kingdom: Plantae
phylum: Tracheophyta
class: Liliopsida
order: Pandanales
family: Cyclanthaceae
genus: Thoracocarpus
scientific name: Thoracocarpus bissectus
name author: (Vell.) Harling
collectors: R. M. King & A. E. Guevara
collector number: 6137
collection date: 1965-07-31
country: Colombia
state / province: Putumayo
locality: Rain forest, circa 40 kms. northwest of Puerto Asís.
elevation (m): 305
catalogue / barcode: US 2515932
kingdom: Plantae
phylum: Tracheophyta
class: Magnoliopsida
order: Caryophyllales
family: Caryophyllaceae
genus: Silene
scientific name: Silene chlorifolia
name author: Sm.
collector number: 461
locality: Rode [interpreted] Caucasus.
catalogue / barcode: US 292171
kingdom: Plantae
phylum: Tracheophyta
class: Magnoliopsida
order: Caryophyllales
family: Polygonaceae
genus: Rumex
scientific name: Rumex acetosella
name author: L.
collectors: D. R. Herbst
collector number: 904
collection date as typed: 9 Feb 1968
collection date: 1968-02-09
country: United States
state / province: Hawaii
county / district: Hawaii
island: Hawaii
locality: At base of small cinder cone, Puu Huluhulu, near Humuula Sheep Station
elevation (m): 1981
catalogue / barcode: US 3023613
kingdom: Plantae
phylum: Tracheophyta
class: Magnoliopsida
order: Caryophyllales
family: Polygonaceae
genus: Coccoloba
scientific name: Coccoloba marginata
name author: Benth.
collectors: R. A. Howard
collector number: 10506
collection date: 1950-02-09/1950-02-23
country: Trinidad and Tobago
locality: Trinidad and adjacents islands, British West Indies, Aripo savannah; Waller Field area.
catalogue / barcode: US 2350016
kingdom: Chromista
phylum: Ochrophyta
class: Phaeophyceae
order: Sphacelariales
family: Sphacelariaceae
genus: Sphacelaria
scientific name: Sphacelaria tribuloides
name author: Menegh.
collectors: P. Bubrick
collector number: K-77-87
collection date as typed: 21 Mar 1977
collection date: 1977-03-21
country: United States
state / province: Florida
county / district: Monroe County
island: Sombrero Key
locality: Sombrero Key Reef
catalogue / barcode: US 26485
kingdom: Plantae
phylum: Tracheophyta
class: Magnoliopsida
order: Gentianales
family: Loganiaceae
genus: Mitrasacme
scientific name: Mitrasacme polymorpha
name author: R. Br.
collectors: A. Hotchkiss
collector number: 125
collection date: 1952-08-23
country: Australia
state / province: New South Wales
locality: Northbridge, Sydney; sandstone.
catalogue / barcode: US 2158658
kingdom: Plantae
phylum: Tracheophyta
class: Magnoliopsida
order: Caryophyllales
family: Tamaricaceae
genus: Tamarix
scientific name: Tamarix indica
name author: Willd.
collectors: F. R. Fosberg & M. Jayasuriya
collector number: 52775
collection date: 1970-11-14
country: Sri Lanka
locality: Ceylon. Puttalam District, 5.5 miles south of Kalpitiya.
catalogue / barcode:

——————

**WORK TO DO**
Rewrite the entries starting at the line that contains "collectors: P. Bubrick" and continuing through the last of the entries. Replace "locality" with "site" everywhere in that stretch, and leave everything else unchanged.

**FULL RESPONSE**
collectors: P. Bubrick
collector number: K-77-87
collection date as typed: 21 Mar 1977
collection date: 1977-03-21
country: United States
state / province: Florida
county / district: Monroe County
island: Sombrero Key
site: Sombrero Key Reef
catalogue / barcode: US 26485
kingdom: Plantae
phylum: Tracheophyta
class: Magnoliopsida
order: Gentianales
family: Loganiaceae
genus: Mitrasacme
scientific name: Mitrasacme polymorpha
name author: R. Br.
collectors: A. Hotchkiss
collector number: 125
collection date: 1952-08-23
country: Australia
state / province: New South Wales
site: Northbridge, Sydney; sandstone.
catalogue / barcode: US 2158658
kingdom: Plantae
phylum: Tracheophyta
class: Magnoliopsida
order: Caryophyllales
family: Tamaricaceae
genus: Tamarix
scientific name: Tamarix indica
name author: Willd.
collectors: F. R. Fosberg & M. Jayasuriya
collector number: 52775
collection date: 1970-11-14
country: Sri Lanka
site: Ceylon. Puttalam District, 5.5 miles south of Kalpitiya.
catalogue / barcode:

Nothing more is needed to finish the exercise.